L’imprenditore (o CEO) e il suo management sono supportati (e guidati) nelle loro scelte da analisi economico-finanziarie preparate dal Controllo di Gestione. È fondamentale per il successo della relazione casa madre-società estera, e per il raggiungimento degli obiettivi prefissati per quest’ultima, che queste elaborazioni siano omogenei in qualità e contenuti con quelle in uso presso la casa madre.
Integrazione dell’Area Finanza
L’integrazione dell’Area Finanza è suggerita sia per conseguire efficienze nell’utilizzo delle risorse finanziarie, ma anche come modo per ridurre il rischio di frodi. Anche in questo caso il grado di integrazione dei processi può variare di molto da società a società.
Anche per questo tema non c’è una soluzione giusta o sbagliata, tuttavia consiglio almeno quanto di seguito:
- L’analisi delle procedure in Area Finanza. È importante verificare se e come è attuata la separazione dei poteri in ogni fase dei processi che coinvolgono gli incassi, i pagamenti e gli impieghi di eccedenze e come e con che frequenza sono fatte le riconciliazioni bancarie. Eventuali gap nelle procedure andrebbero risolti, per ridurre il rischio frodi.

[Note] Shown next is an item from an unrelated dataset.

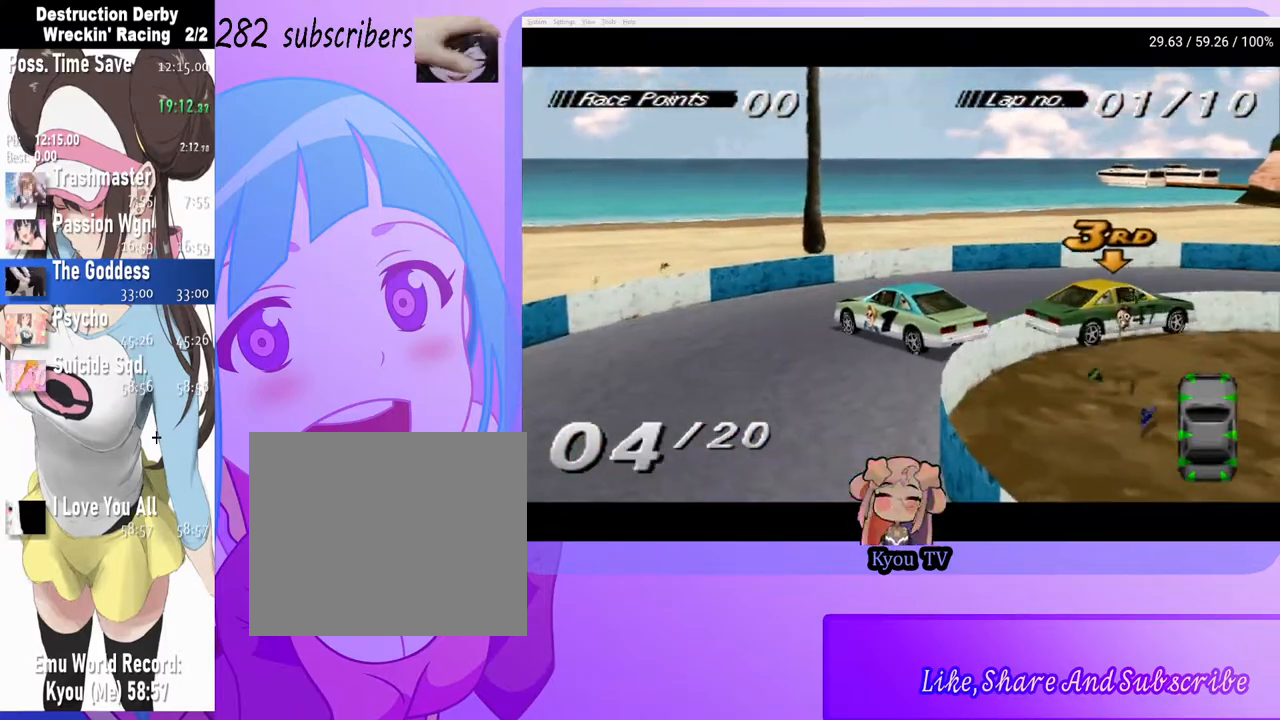
{"buttons": ["SQUARE", "DPAD_RIGHT"], "events": [[183, "DPAD_RIGHT", "down"]]}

- L’integrazione della gestione della liquidità. L’obiettivo in questo caso è un utilizzo delle linee di credito del gruppo più basso di come sarebbe se ciascuna società gestisse la finanza autonomamente.
Quest’ultimo punto è molto più semplice da ottenere di quanto non si pensi, grazie ai mezzi oggi a nostra disposizione. Con i sistemi di home banking attuali, infatti, operare sui conti correnti di tutte le società è questione di deleghe e opportuni accordi intrasocietari.
Allo stesso modo è possibile organizzare i processi di pagamento dei fornitori della società estera in modo tale che sia la casa madre ad accedere ai sistemi aziendali della società estera e autorizzare le istruzioni di pagamento finale.
Una soluzione più sofisticata (e più efficiente) è l’attivazione di un cash pooling che ha il vantaggio di ridurre ulteriormente l’esposizione onerosa media del gruppo verso le banche compensando giornalmente posizioni in attivo con quelle in passivo sui conti correnti automaticamente.